Comment faire plus ? Nous pourrions obliger les compagnies à mettre en place des dispositifs de sécurité permanents à bord, à leurs frais, à l'exemple de ce qui se fait à la SNCF, où des équipes de sécurité patrouillent en armes. Il faut l'imposer, et cela ne pourra se faire que par la loi ; les compagnies répercuteront le coût sur les billets, comme les compagnies aériennes ou la SNCF.
Monsieur Lassalle, j'ai actuellement sous ma responsabilité territoriale environ 15 000 militaires, sans tenir compte du personnel civil du Ministère des armées. Ainsi que les trois quarts des frégates de premier rang, tout le corps expéditionnaire de la marine, c'est-à-dire les bâtiments amphibies, le porte-avions, les hélicoptères embarqués, les sous-marins nucléaires d'attaque ou les marins-pompiers au titre de la protection civile. Cela fait beaucoup de monde. Il y a aussi les moyens d'instruction : 8 000 stagiaires qui passent chaque année par le groupe des écoles de Saint-Mandrier, à Toulon. En effet une grande partie de la formation de la Marine nationale se fait en Méditerranée. Nous participons aussi à la formation de nos jeunes : trente-cinq préparations militaires marine (PMM), les cadets de la défense… Il est difficile de tout lister, mais c'est une œuvre collective. Je ne suis pas seul, je m'appuie sur un état-major compétent et efficace qui organise et instruit l'ensemble des sujets concernés. C'est bien une œuvre collective ou chacun a sa place. Nous avons besoin de chaque marin et de chaque personnel civil de la Défense.

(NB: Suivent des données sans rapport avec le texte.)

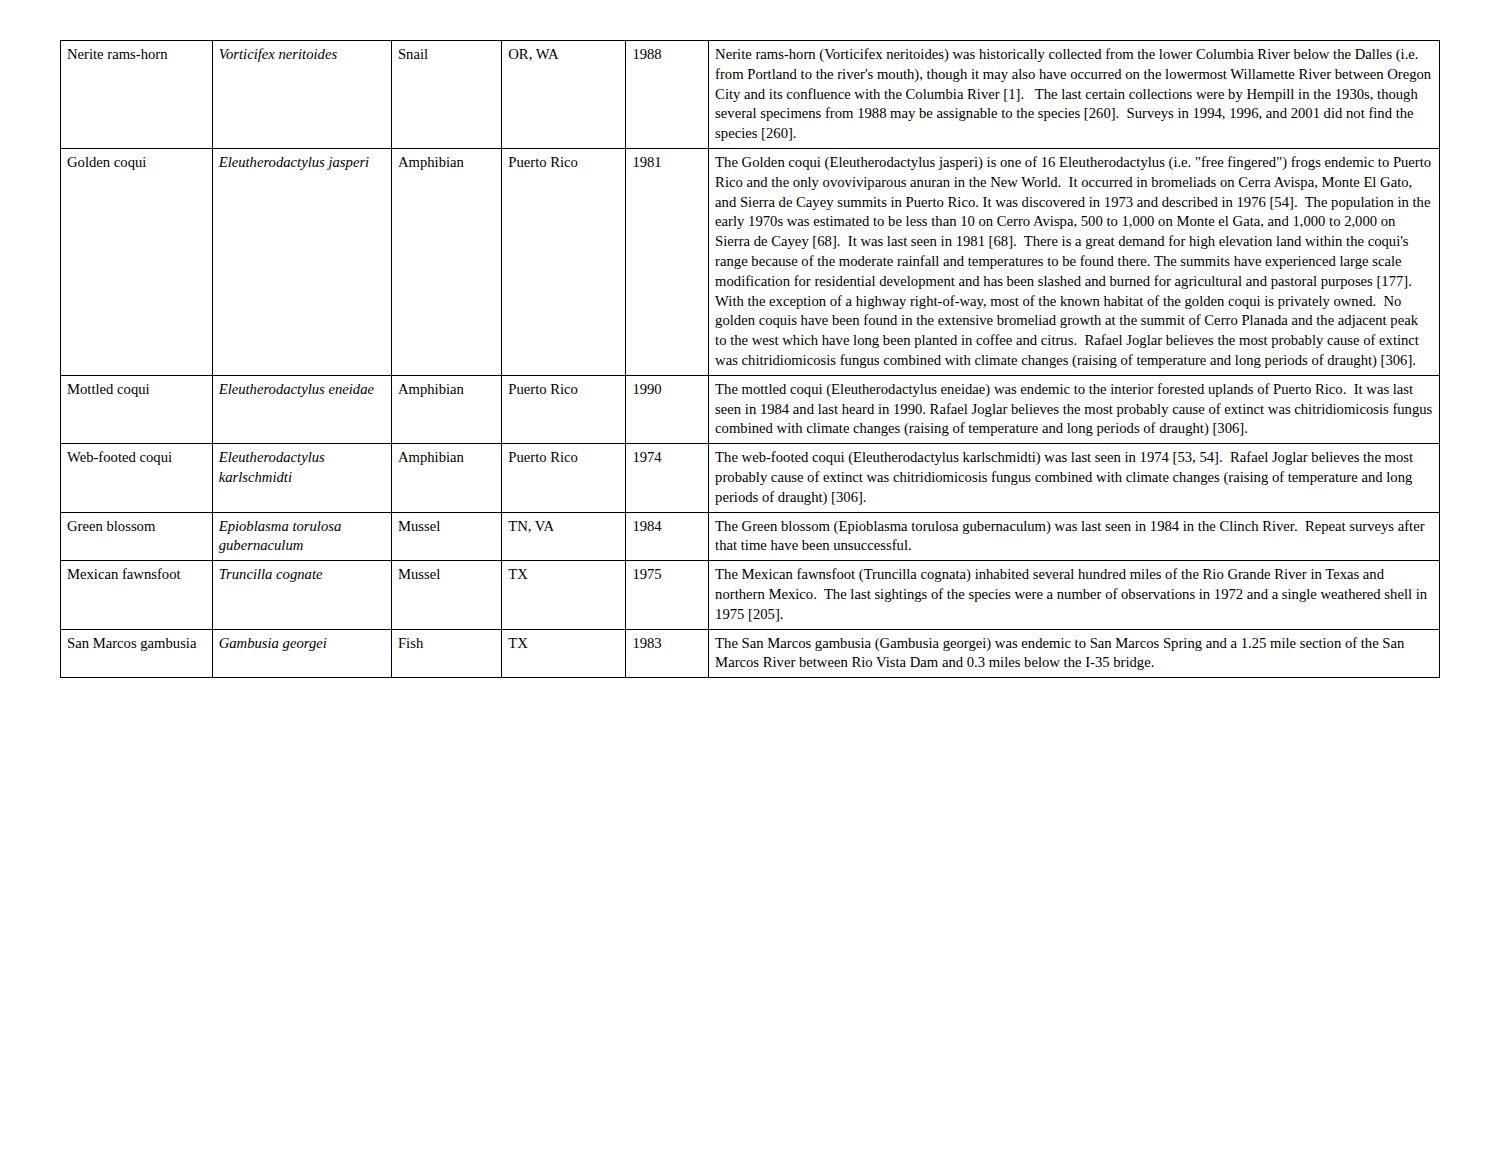| Nerite rams-horn | Vorticifex neritoides | Snail | OR, WA | 1988 | Nerite rams-horn (Vorticifex neritoides) was historically collected from the lower Columbia River below the Dalles (i.e. from Portland to the river's mouth), though it may also have occurred on the lowermost Willamette River between Oregon City and its confluence with the Columbia River [1]. The last certain collections were by Hempill in the 1930s, though several specimens from 1988 may be assignable to the species [260]. Surveys in 1994, 1996, and 2001 did not find the species [260]. |
| Golden coqui | Eleutherodactylus jasperi | Amphibian | Puerto Rico | 1981 | The Golden coqui (Eleutherodactylus jasperi) is one of 16 Eleutherodactylus (i.e. "free fingered") frogs endemic to Puerto Rico and the only ovoviviparous anuran in the New World. It occurred in bromeliads on Cerra Avispa, Monte El Gato, and Sierra de Cayey summits in Puerto Rico. It was discovered in 1973 and described in 1976 [54]. The population in the early 1970s was estimated to be less than 10 on Cerro Avispa, 500 to 1,000 on Monte el Gata, and 1,000 to 2,000 on Sierra de Cayey [68]. It was last seen in 1981 [68]. There is a great demand for high elevation land within the coqui's range because of the moderate rainfall and temperatures to be found there. The summits have experienced large scale modification for residential development and has been slashed and burned for agricultural and pastoral purposes [177]. With the exception of a highway right-of-way, most of the known habitat of the golden coqui is privately owned. No golden coquis have been found in the extensive bromeliad growth at the summit of Cerro Planada and the adjacent peak to the west which have long been planted in coffee and citrus. Rafael Joglar believes the most probably cause of extinct was chitridiomicosis fungus combined with climate changes (raising of temperature and long periods of draught) [306]. |
| Mottled coqui | Eleutherodactylus eneidae | Amphibian | Puerto Rico | 1990 | The mottled coqui (Eleutherodactylus eneidae) was endemic to the interior forested uplands of Puerto Rico. It was last seen in 1984 and last heard in 1990. Rafael Joglar believes the most probably cause of extinct was chitridiomicosis fungus combined with climate changes (raising of temperature and long periods of draught) [306]. |
| Web-footed coqui | Eleutherodactylus karlschmidti | Amphibian | Puerto Rico | 1974 | The web-footed coqui (Eleutherodactylus karlschmidti) was last seen in 1974 [53, 54]. Rafael Joglar believes the most probably cause of extinct was chitridiomicosis fungus combined with climate changes (raising of temperature and long periods of draught) [306]. |
| Green blossom | Epioblasma torulosa gubernaculum | Mussel | TN, VA | 1984 | The Green blossom (Epioblasma torulosa gubernaculum) was last seen in 1984 in the Clinch River. Repeat surveys after that time have been unsuccessful. |
| Mexican fawnsfoot | Truncilla cognate | Mussel | TX | 1975 | The Mexican fawnsfoot (Truncilla cognata) inhabited several hundred miles of the Rio Grande River in Texas and northern Mexico. The last sightings of the species were a number of observations in 1972 and a single weathered shell in 1975 [205]. |
| San Marcos gambusia | Gambusia georgei | Fish | TX | 1983 | The San Marcos gambusia (Gambusia georgei) was endemic to San Marcos Spring and a 1.25 mile section of the San Marcos River between Rio Vista Dam and 0.3 miles below the I-35 bridge. |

J'organise également très régulièrement des réunions avec les services des différentes administrations agissant en mer. Nous partageons beaucoup, nous travaillons vraiment dans un esprit d'équipe. Nous savons quel est le bien commun à protéger. Il n'y a pas de problème particulier entre les administrations sur la côte méditerranéenne. Lorsque les douanes font naviguer leur patrouilleur Jean-François Deniau pendant deux mois devant le Maroc pour surveiller l'émigration, ce bateau travaille au profit de l'agence Frontex, de l'Union européenne, et je le pilote depuis le COM de Toulon avec son autorité de tutelle, les douanes de Marseille. Nous échangeons le renseignement, les bonnes pratiques et nous décidons ensemble des modalités d'action pour remplir la mission. Mais il faut à la fin un responsable pour signer et décider, c'est mon rôle. Mais comme je viens de vous l'illustrer, c'est avant tout un travail collectif et collégial qui se fait en bonne intelligence.
Monsieur Thiériot, la Turquie, effectivement, est membre de l'OTAN et c'est à ce titre que nous coopérons avec ce pays. Cela se passe bien. Nous n'avons pas de difficultés de coordination. Nous échangeons de l'information à la mer. Les bateaux de l'OTAN en navigation communiquent leur situation et l'information dont ils disposent. Il y a quelques semaines, je suis allé rencontrer sur place mon homologue, ou plus précisément le responsable des opérations maritimes pour expliquer ce que nous venions faire, connaître leurs intentions et nous coordonner en tant que membres de l'OTAN. Nous avons des réunions régulières entre les marines de l'OTAN qui se passent en bonne intelligence. Lorsque nous rencontrons un navire turc, il nous arrive même d'organiser des exercices en commun.